Yang terbayang dalam benakku saat itu, namanya acara pasti dihadiri orang banyak, pasti ramai. Aku tidak siap untuk berada dalam situasi tersebut.
Aku yang hanya masyarakat jelata, merasa tidak pantas berada di antara keluarga Raga. Saat itu, yang aku bayangkan adalah seluruh keluarga besarnya berkumpul. Mulai dari Om, Tante, dan juga sepupu-sepupunya yang rata-rata pejabat.
Jika aku datang, terlebih Raga yang membawaku, pasti perhatian orang-orang akan terpusat kepadaku. Lalu, aku akan ditanya-tanya mengenai siapa diriku, kenapa tampak istimewa bagi Raga, ada hubungan apa di antara kami. Pertanyaan akan berlanjut ke siapa orang tuaku, apa pekerjaan mereka, dan di situlah titik rendah diriku berada.
Bukan maksudku merendahkan profesi orang tua. Apa pun adanya Ibu dan Bapak, apa pun pekerjaan mereka, aku tetap bangga dan bahagia terlahir sebagai anaknya. Bagiku, mereka adalah orang tua terbaik dan terhebat di dunia.
Masalahnya justru ada pada Raga. Dia yang saat itu membawaku, tampak sangat dekat denganku, adalah putra dari seseorang yang kondisi kehidupannya berbalik drastis dengan kehidupan keluargaku. Intinya, aku minder berteman dengan pemuda itu. Merasa tidak pantas, dan tak seharusnya.

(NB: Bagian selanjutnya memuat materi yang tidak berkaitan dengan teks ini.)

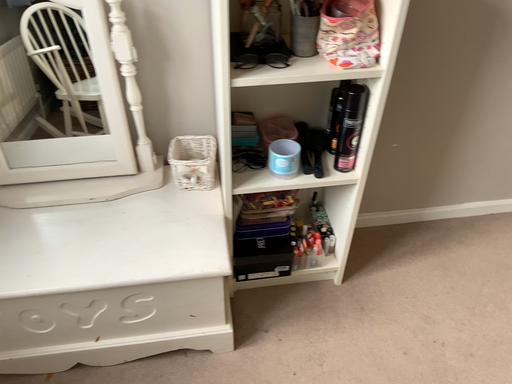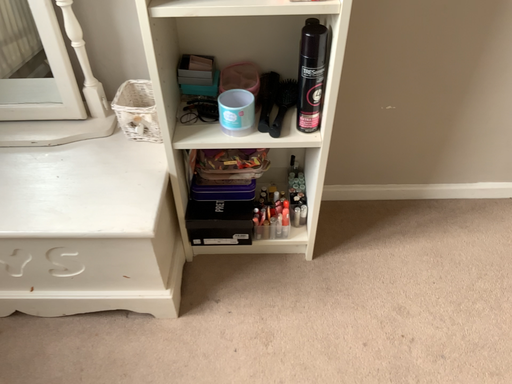
Question: Which way did the camera rotate in the video?

Choices:
 (A) rotated left
 (B) rotated right

Answer: (A)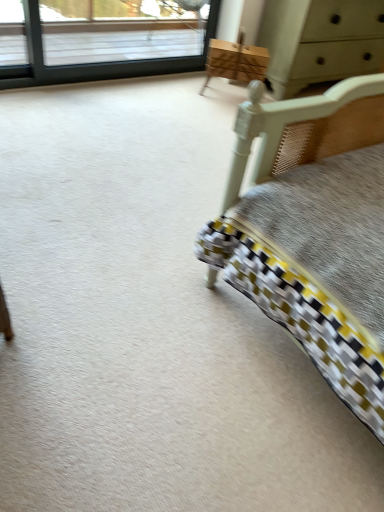
Where is `light gray wood dresser at upper right`? This screenshot has width=384, height=512. light gray wood dresser at upper right is located at coordinates (320, 41).

In order to face light gray wood dresser at upper right, should I rotate leftwards or rightwards?

To face it directly, rotate right by 18.125 degrees.

You are a GUI agent. You are given a task and a screenshot of the screen. Output one action in this format:
    pyautogui.click(x=<x>, y=<y>)
    Task: Click on the wooden chest of drawers at upper center
    Image resolution: width=384 pixels, height=512 pixels.
    Given the screenshot: What is the action you would take?
    pyautogui.click(x=236, y=62)

You are a GUI agent. You are given a task and a screenshot of the screen. Output one action in this format:
    pyautogui.click(x=<x>, y=<y>)
    Task: Click on the light gray wood dresser at upper right
    The width and height of the screenshot is (384, 512).
    Given the screenshot: What is the action you would take?
    point(320,41)

Is light gray wood dresser at upper right located outside wooden chest of drawers at upper center?

Absolutely, light gray wood dresser at upper right is external to wooden chest of drawers at upper center.

In order to click on furniture that appears below the light gray wood dresser at upper right (from the image's perspective) in this screenshot , I will do `click(236, 62)`.

Considering the sizes of objects light gray wood dresser at upper right and wooden chest of drawers at upper center in the image provided, who is thinner, light gray wood dresser at upper right or wooden chest of drawers at upper center?

wooden chest of drawers at upper center is thinner.

Looking at this image, from a real-world perspective, which is physically below, light gray wood dresser at upper right or wooden chest of drawers at upper center?

wooden chest of drawers at upper center, from a real-world perspective.

Relative to light gray wood dresser at upper right, is wooden chest of drawers at upper center in front or behind?

wooden chest of drawers at upper center is behind light gray wood dresser at upper right.

Is there a large distance between wooden chest of drawers at upper center and light gray wood dresser at upper right?

No, wooden chest of drawers at upper center is not far from light gray wood dresser at upper right.

From a real-world perspective, is wooden chest of drawers at upper center physically above light gray wood dresser at upper right?

Incorrect, from a real-world perspective, wooden chest of drawers at upper center is lower than light gray wood dresser at upper right.

Can you confirm if wooden chest of drawers at upper center is taller than light gray wood dresser at upper right?

No, wooden chest of drawers at upper center is not taller than light gray wood dresser at upper right.

Which of these two, clear glass window at upper left or light gray wood dresser at upper right, stands shorter?

clear glass window at upper left is shorter.

Looking at the image, does clear glass window at upper left seem bigger or smaller compared to light gray wood dresser at upper right?

Clearly, clear glass window at upper left is smaller in size than light gray wood dresser at upper right.

From a real-world perspective, is clear glass window at upper left located higher than light gray wood dresser at upper right?

No, from a real-world perspective, clear glass window at upper left is not over light gray wood dresser at upper right

Is clear glass window at upper left to the left or to the right of light gray wood dresser at upper right in the image?

clear glass window at upper left is positioned on light gray wood dresser at upper right's left side.

Between light gray wood dresser at upper right and clear glass window at upper left, which one is positioned in front?

clear glass window at upper left is closer to the camera.

Considering the relative positions of light gray wood dresser at upper right and clear glass window at upper left in the image provided, is light gray wood dresser at upper right to the right of clear glass window at upper left from the viewer's perspective?

Correct, you'll find light gray wood dresser at upper right to the right of clear glass window at upper left.

Which of these two, light gray wood dresser at upper right or clear glass window at upper left, is bigger?

With larger size is light gray wood dresser at upper right.

From a real-world perspective, relative to clear glass window at upper left, is light gray wood dresser at upper right vertically above or below?

light gray wood dresser at upper right is above clear glass window at upper left.

Is clear glass window at upper left far away from wooden chest of drawers at upper center?

They are positioned close to each other.

Between clear glass window at upper left and wooden chest of drawers at upper center, which one has less height?

With less height is wooden chest of drawers at upper center.

From a real-world perspective, is clear glass window at upper left over wooden chest of drawers at upper center?

Yes, from a real-world perspective, clear glass window at upper left is on top of wooden chest of drawers at upper center.

Is clear glass window at upper left aimed at wooden chest of drawers at upper center?

Yes, clear glass window at upper left faces towards wooden chest of drawers at upper center.

Is wooden chest of drawers at upper center placed right next to clear glass window at upper left?

No, wooden chest of drawers at upper center is not beside clear glass window at upper left.

From the image's perspective, who appears lower, wooden chest of drawers at upper center or clear glass window at upper left?

From the image's view, wooden chest of drawers at upper center is below.

Does point (232, 62) appear closer or farther from the camera than point (81, 76)?

Point (232, 62) appears to be farther away from the viewer than point (81, 76).

Between wooden chest of drawers at upper center and clear glass window at upper left, which one has more height?

clear glass window at upper left is taller.

Where is `chest of drawers in front of the wooden chest of drawers at upper center`? The height and width of the screenshot is (512, 384). chest of drawers in front of the wooden chest of drawers at upper center is located at coordinates (320, 41).

Find the location of a particular element. Image resolution: width=384 pixels, height=512 pixels. furniture behind the light gray wood dresser at upper right is located at coordinates (236, 62).

Looking at the image, which one is located further to clear glass window at upper left, light gray wood dresser at upper right or wooden chest of drawers at upper center?

light gray wood dresser at upper right.

Looking at the image, which one is located further to light gray wood dresser at upper right, clear glass window at upper left or wooden chest of drawers at upper center?

clear glass window at upper left lies further to light gray wood dresser at upper right than the other object.

From the image, which object appears to be farther from clear glass window at upper left, wooden chest of drawers at upper center or light gray wood dresser at upper right?

light gray wood dresser at upper right is further to clear glass window at upper left.

From the image, which object appears to be nearer to wooden chest of drawers at upper center, light gray wood dresser at upper right or clear glass window at upper left?

light gray wood dresser at upper right is closer to wooden chest of drawers at upper center.

Which object lies nearer to the anchor point light gray wood dresser at upper right, wooden chest of drawers at upper center or clear glass window at upper left?

wooden chest of drawers at upper center is positioned closer to the anchor light gray wood dresser at upper right.

When comparing their distances from wooden chest of drawers at upper center, does clear glass window at upper left or light gray wood dresser at upper right seem further?

clear glass window at upper left is further to wooden chest of drawers at upper center.

Identify the location of furniture between clear glass window at upper left and light gray wood dresser at upper right in the horizontal direction. (236, 62).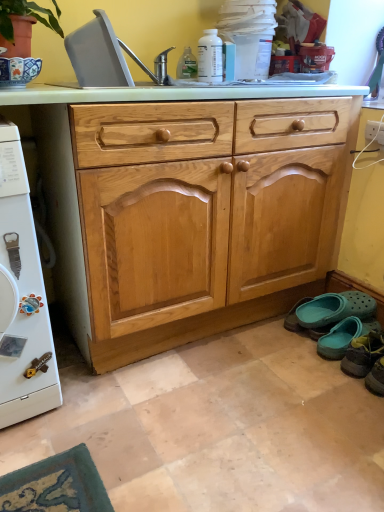
Question: Is teal fabric slipper at lower right, which is the 1th footwear in front-to-back order, far away from light wood drawer at center?

Choices:
 (A) no
 (B) yes

Answer: (A)

Question: Is teal fabric slipper at lower right, which is the 1th footwear in front-to-back order, facing away from light wood drawer at center?

Choices:
 (A) yes
 (B) no

Answer: (B)

Question: Can you confirm if teal fabric slipper at lower right, positioned as the 2th footwear in back-to-front order, is thinner than light wood drawer at center?

Choices:
 (A) no
 (B) yes

Answer: (B)

Question: Could you tell me if teal fabric slipper at lower right, positioned as the 2th footwear in back-to-front order, is facing light wood drawer at center?

Choices:
 (A) yes
 (B) no

Answer: (B)

Question: Is teal fabric slipper at lower right, which is the 1th footwear in front-to-back order, in front of light wood drawer at center?

Choices:
 (A) no
 (B) yes

Answer: (A)

Question: Is teal fabric slipper at lower right, positioned as the 2th footwear in back-to-front order, directly adjacent to light wood drawer at center?

Choices:
 (A) no
 (B) yes

Answer: (A)

Question: Is the depth of gray plastic sink at upper left less than that of teal fabric slipper at lower right, positioned as the 2th footwear in back-to-front order?

Choices:
 (A) yes
 (B) no

Answer: (A)

Question: Is gray plastic sink at upper left looking in the opposite direction of teal fabric slipper at lower right, which is the 1th footwear in front-to-back order?

Choices:
 (A) no
 (B) yes

Answer: (A)

Question: Does gray plastic sink at upper left have a greater height compared to teal fabric slipper at lower right, which is the 1th footwear in front-to-back order?

Choices:
 (A) no
 (B) yes

Answer: (B)

Question: Is gray plastic sink at upper left touching teal fabric slipper at lower right, positioned as the 2th footwear in back-to-front order?

Choices:
 (A) yes
 (B) no

Answer: (B)

Question: Is gray plastic sink at upper left at the left side of teal fabric slipper at lower right, positioned as the 2th footwear in back-to-front order?

Choices:
 (A) yes
 (B) no

Answer: (A)

Question: Is gray plastic sink at upper left positioned far away from teal fabric slipper at lower right, which is the 1th footwear in front-to-back order?

Choices:
 (A) yes
 (B) no

Answer: (A)

Question: Considering the relative positions of light wood drawer at center and gray plastic sink at upper left in the image provided, is light wood drawer at center in front of gray plastic sink at upper left?

Choices:
 (A) yes
 (B) no

Answer: (A)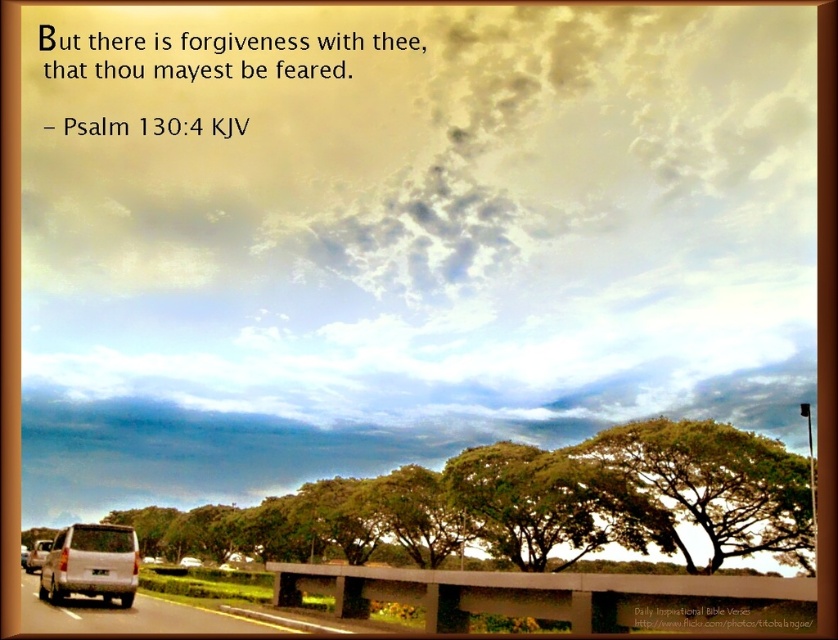
Which is behind, point (709, 541) or point (75, 525)?

The point (709, 541) is behind.

The width and height of the screenshot is (838, 640). What are the coordinates of `green leafy tree at center` in the screenshot? It's located at (704, 490).

Is point (626, 440) farther from viewer compared to point (68, 550)?

Yes, it is.

You are a GUI agent. You are given a task and a screenshot of the screen. Output one action in this format:
    pyautogui.click(x=<x>, y=<y>)
    Task: Click on the green leafy tree at center
    The image size is (838, 640).
    Given the screenshot: What is the action you would take?
    pyautogui.click(x=704, y=490)

Does green leafy tree at center have a greater height compared to metallic silver car at lower left?

In fact, green leafy tree at center may be shorter than metallic silver car at lower left.

Can you confirm if green leafy tree at center is wider than metallic silver car at lower left?

No.

Who is more forward, (663, 435) or (35, 552)?

Point (663, 435) is in front.

Image resolution: width=838 pixels, height=640 pixels. Find the location of `green leafy tree at center`. green leafy tree at center is located at coordinates (704, 490).

Does silver metallic van at lower left appear on the right side of metallic silver car at lower left?

Correct, you'll find silver metallic van at lower left to the right of metallic silver car at lower left.

Does silver metallic van at lower left have a lesser height compared to metallic silver car at lower left?

Yes.

Is point (104, 570) closer to viewer compared to point (35, 548)?

Yes.

At what (x,y) coordinates should I click in order to perform the action: click on silver metallic van at lower left. Please return your answer as a coordinate pair (x, y). The height and width of the screenshot is (640, 838). Looking at the image, I should click on (91, 563).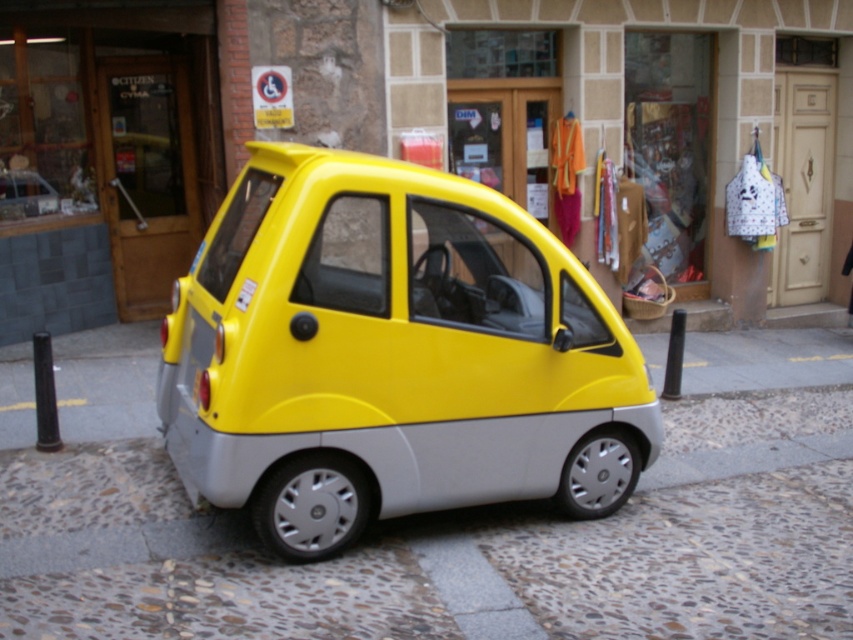
You are standing in front of the car parked between two bollards. There are two points marked on the car, one at coordinate point (0, 428) and the other at point (494, 461). Which point is closer to you?

Point (0, 428) is further to the camera than point (494, 461), so the point closer to you is point (494, 461).

You are standing at the origin point of the image coordinate system. The car is located at point 0.556, 0.460. If you want to walk directly to the yellow matte car at center, which direction should you move in?

You should move in the direction of the coordinates (x=392, y=355) to reach the yellow matte car at center.

You are a delivery person trying to unload a package from the yellow matte car at center. You need to place it on the yellow matte pavement at lower center. Is the pavement below the car sufficient to hold the package?

The yellow matte pavement at lower center is below the yellow matte car at center, so yes, the pavement is positioned directly underneath the car and can hold the package.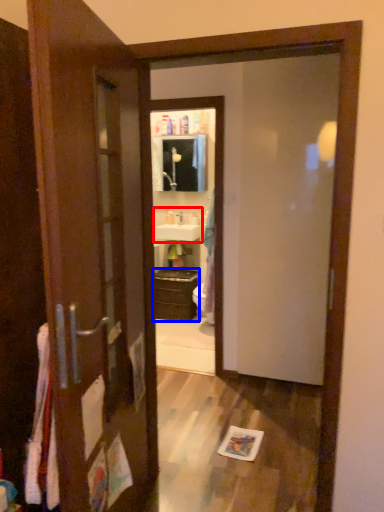
Question: Among these objects, which one is farthest to the camera, sink (highlighted by a red box) or cabinetry (highlighted by a blue box)?

Choices:
 (A) sink
 (B) cabinetry

Answer: (A)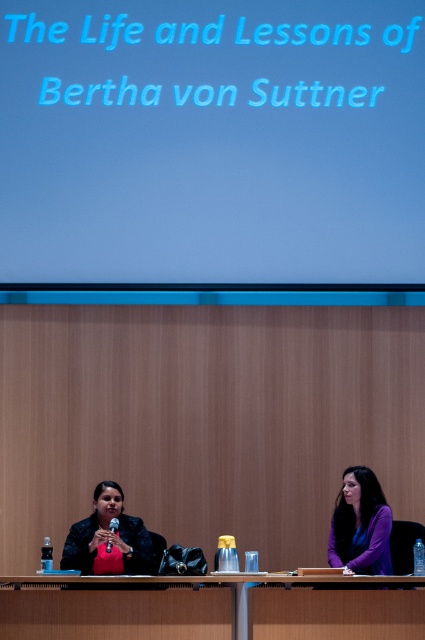
Which is more to the left, wooden table at center or purple fabric shirt at right?

wooden table at center is more to the left.

Does point (138, 602) come behind point (376, 532)?

That is False.

You are a GUI agent. You are given a task and a screenshot of the screen. Output one action in this format:
    pyautogui.click(x=<x>, y=<y>)
    Task: Click on the wooden table at center
    This screenshot has width=425, height=640.
    Given the screenshot: What is the action you would take?
    pyautogui.click(x=210, y=608)

Between point (99, 572) and point (388, 540), which one is positioned in front?

Point (99, 572) is in front.

Is matte black jacket at center wider than purple fabric shirt at right?

Indeed, matte black jacket at center has a greater width compared to purple fabric shirt at right.

Who is more distant from viewer, (99, 531) or (356, 524)?

The point (356, 524) is more distant.

The height and width of the screenshot is (640, 425). I want to click on matte black jacket at center, so click(108, 538).

Can you confirm if blue matte projection screen at upper center is positioned to the left of matte black jacket at center?

Incorrect, blue matte projection screen at upper center is not on the left side of matte black jacket at center.

In the scene shown: Does blue matte projection screen at upper center have a greater height compared to matte black jacket at center?

Indeed, blue matte projection screen at upper center has a greater height compared to matte black jacket at center.

Locate an element on the screen. The image size is (425, 640). blue matte projection screen at upper center is located at coordinates (212, 141).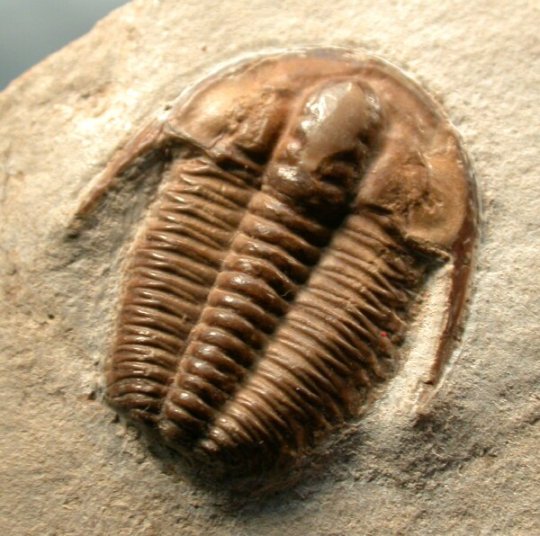
This screenshot has width=540, height=536. What are the coordinates of `corner` in the screenshot? It's located at (438, 31).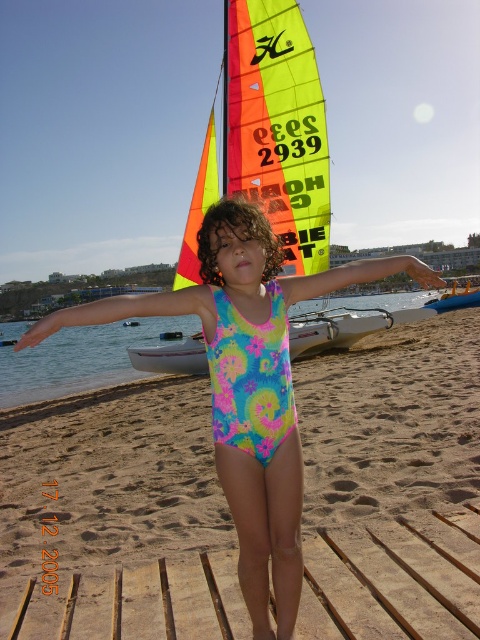
You are a photographer trying to capture the child in the image. The child has two fabric arms attached to their outfit. Which fabric arm, the multicolored fabric arm at center or the neon fabric arm at center, is closer to the camera?

The neon fabric arm at center is closer to the camera because the multicolored fabric arm at center is located below it, meaning the neon fabric arm is above and thus nearer to the viewer.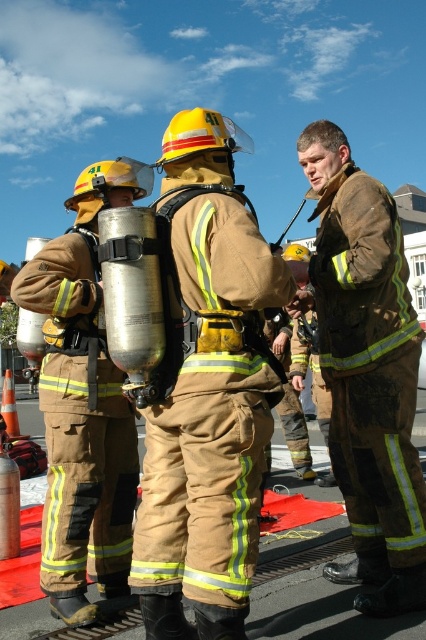
Question: Which object appears closest to the camera in this image?

Choices:
 (A) matte black fireman at left
 (B) matte khaki uniform at center
 (C) brown leather jacket at center

Answer: (B)

Question: Does brown leather jacket at center have a greater width compared to matte black fireman at left?

Choices:
 (A) no
 (B) yes

Answer: (A)

Question: Which of the following is the farthest from the observer?

Choices:
 (A) (x=408, y=323)
 (B) (x=224, y=177)

Answer: (A)

Question: Among these objects, which one is farthest from the camera?

Choices:
 (A) brown leather jacket at center
 (B) matte black fireman at left

Answer: (A)

Question: Is matte khaki uniform at center above matte black fireman at left?

Choices:
 (A) no
 (B) yes

Answer: (B)

Question: Is matte khaki uniform at center below brown leather jacket at center?

Choices:
 (A) no
 (B) yes

Answer: (B)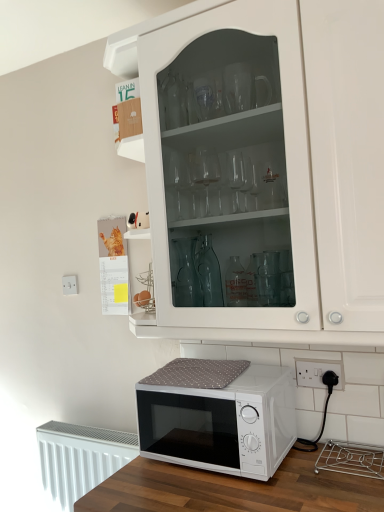
Question: Is white matte microwave at lower center taller or shorter than white glass cabinet at upper center?

Choices:
 (A) short
 (B) tall

Answer: (A)

Question: From the image's perspective, is white matte microwave at lower center located above or below white glass cabinet at upper center?

Choices:
 (A) below
 (B) above

Answer: (A)

Question: Estimate the real-world distances between objects in this image. Which object is closer to the white glass cabinet at upper center?

Choices:
 (A) white plastic electric outlet at lower right, the 2th electric outlet from the front
 (B) white textured radiator at lower left
 (C) white plastic electric outlet at lower right, which is the 2th electric outlet from left to right
 (D) white matte microwave at lower center

Answer: (D)

Question: Based on their relative distances, which object is farther from the white glass cabinet at upper center?

Choices:
 (A) white plastic electric outlet at lower right, which is the first electric outlet from top to bottom
 (B) white matte microwave at lower center
 (C) white plastic electric outlet at lower right, acting as the first electric outlet starting from the bottom
 (D) white textured radiator at lower left

Answer: (A)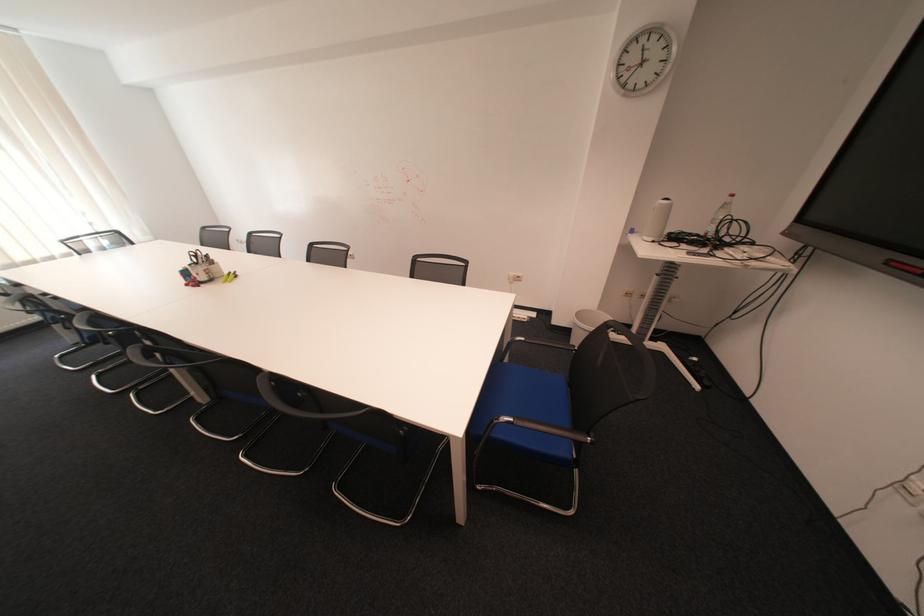
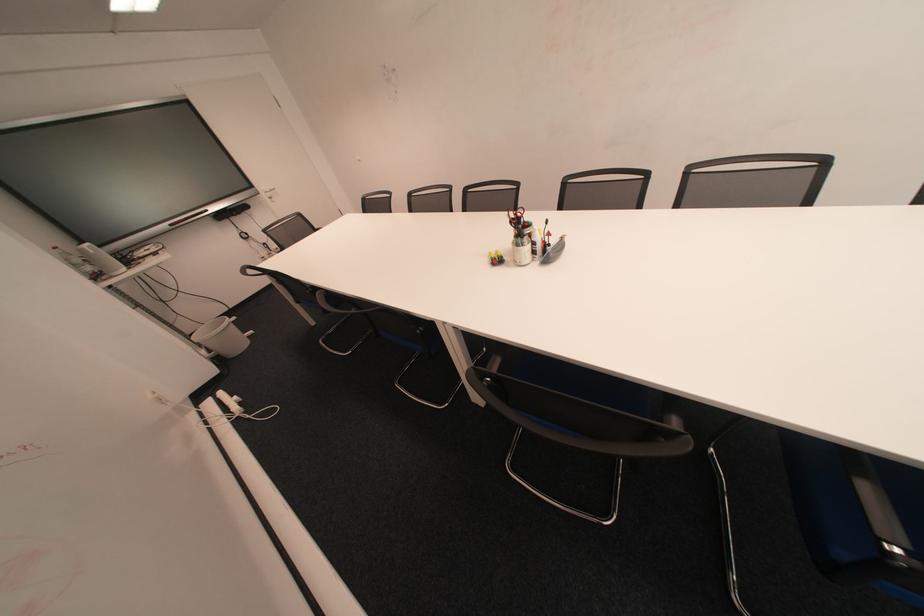
Question: I am providing you with two images of the same scene from different viewpoints. Which of the following objects are not visible in image2?

Choices:
 (A) small gray pouch
 (B) black chair armrest
 (C) black reading lamp
 (D) white pen holder

Answer: (B)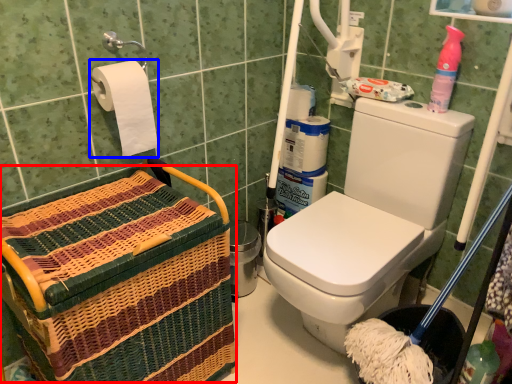
Question: Which object is closer to the camera taking this photo, basket (highlighted by a red box) or toilet paper (highlighted by a blue box)?

Choices:
 (A) basket
 (B) toilet paper

Answer: (A)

Wah, pokoknya overthinking sekali.
Namun, pada akhirnya permintaan tersebut aku sanggupi sebab Raga memohon-mohon. Aku tidak mau menjadi jahat untuk ke sekian kali, seperti hari itu yang kabur dari kampus Unmer tanpa berpamitan kepada dia, sehingga membuat heboh dia dan kawan-kawannya.
🍁🍁
Sore itu, 10 Agustus 2001.
Pertama kali dibonceng motor oleh Raga, yang aku rasakan adalah nyaman. Raga tidak menuntut aku untuk berpegangan kepadanya, tidak pula kebanyakan tingkah dengan lepas-lepas setir seperti yang Kevin lakukan tempo hari. Ketika berada di atas motor yang tengah melaju, Raga jauh lebih dingin. Fokusnya adalah jalanan di hadapannya.
Selain Raga disiplin dalam mengendarai motor, secara postur tubuh dirinya dan Kevin juga jauh berbeda. Perawakan Raga tinggi, tegap, tampak kokoh. Meski tidak sekekar Amar, dia tidak juga cungkring macam Kevin. Aku merasa aman berada di belakang tubuhnya.
Setelah melewati perempatan kecil yang membelah Jalan Mayjend Sungkono, kami masuk ke Jalan Cendrawasih. Beberapa meter kemudian—seingatku tidak terlalu jauh, Raga mengerem motor tepat di depan sebuah gang kecil.
Cowok itu menoleh kepadaku, membuka kaca helm, lalu berujar lirih, “sudah sampai.”
“Turun nih?”
“Iya, turun. Motornya parkir sini.”
Aku turun dari boncengan, lantas berdiri tertegun sembari menunggu Raga menepikan kendaraannya. Otakku penuh jejal dengan berbagai pertanyaan. Gang yang akan kami lewati cukup sempit. Rasanya seperti tidak mungkin ada rumah di dalamnya. Sebelah kiri lahan kosong yang dipagar keliling menggunakan seng setinggi satu meter, sebelah kanan rumah warga yang awalnya kupikir itu rumah Kevin. Namun, Raga mengatakan rumah sahabatnya masih harus masuk gang lagi.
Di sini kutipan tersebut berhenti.